* **WHAT THE EXERCISE ASKS**
Nothing but the lines holding the string "scan" should appear in the answer. Copy them from the entries.

Stored data
((
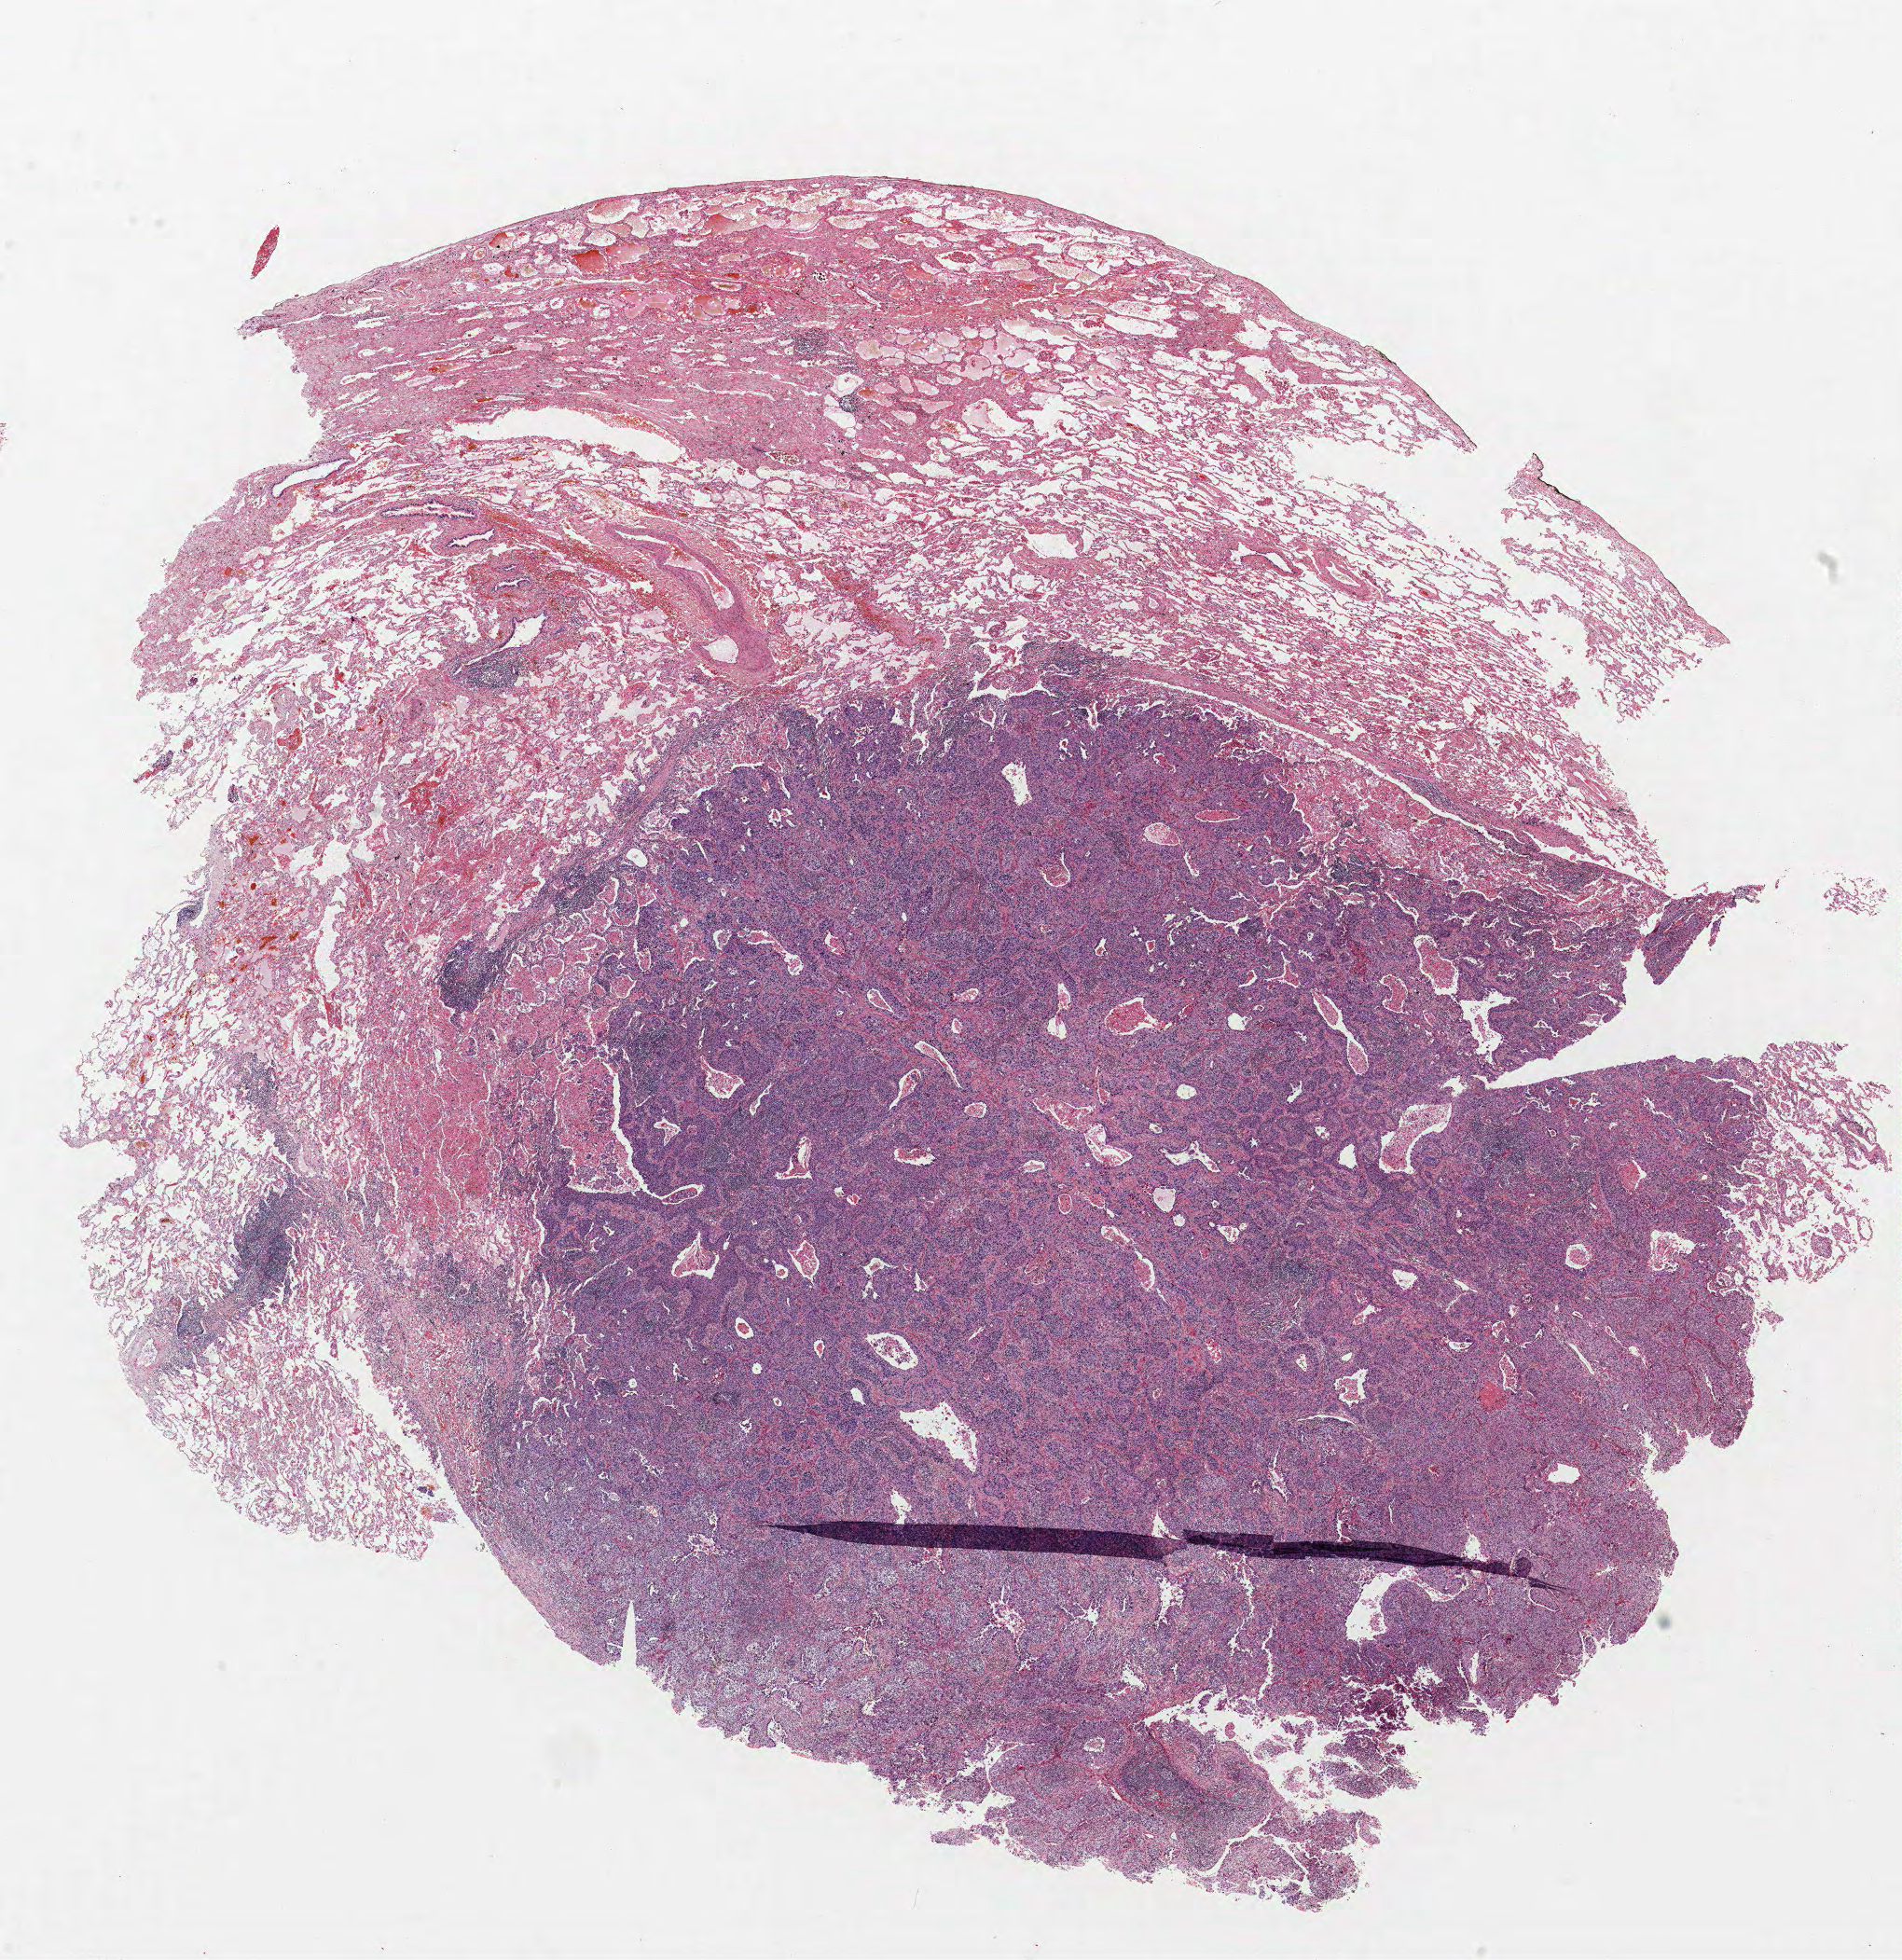
Hematoxylin and eosin (H&E) stained whole-slide image — a low-resolution overview of the entire scanned area, about 16.3 x 16.8 mm (acquisition: 40x scan); FFPE section; lung tissue. Female patient, aged 56 at enrolment. Former smoker at enrolment. Grade: poorly differentiated (G3).
Primary tumour location (clinical record): right upper lobe. Tumour size (pathology): 11 mm. Stage (AJCC 6th edition): IA. Participant's lung-cancer diagnosis: Squamous cell carcinoma, NOS.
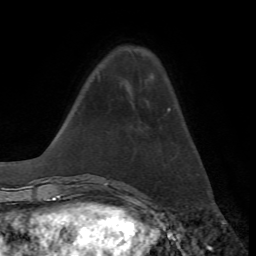
Breast MRI, one axial slice; position 15 of 72 along the scan axis; cropped to one breast; dynamic contrast-enhanced series, time point 2 of 7 at this slice position (early post-contrast); 1.5 T; TE 4.2 ms, TR 8.7 ms; 2.2 mm slice thickness; 256 × 256 image matrix. Female patient.
Annotated regions visible in this slice (semi-automatically segmented with operator editing):
- enhancing-tissue mask used for the functional tumour volume (all voxels passing the contrast-enhancement thresholds inside the analysis volume; usually the tumour): bounding box (x1, y1, x2, y2) in pixels: (168, 108, 170, 110)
))
* **RESPONSE**
Hematoxylin and eosin (H&E) stained whole-slide image — a low-resolution overview of the entire scanned area, about 16.3 x 16.8 mm (acquisition: 40x scan); FFPE section; lung tissue. Female patient, aged 56 at enrolment. Former smoker at enrolment. Grade: poorly differentiated (G3).
Breast MRI, one axial slice; position 15 of 72 along the scan axis; cropped to one breast; dynamic contrast-enhanced series, time point 2 of 7 at this slice position (early post-contrast); 1.5 T; TE 4.2 ms, TR 8.7 ms; 2.2 mm slice thickness; 256 × 256 image matrix. Female patient.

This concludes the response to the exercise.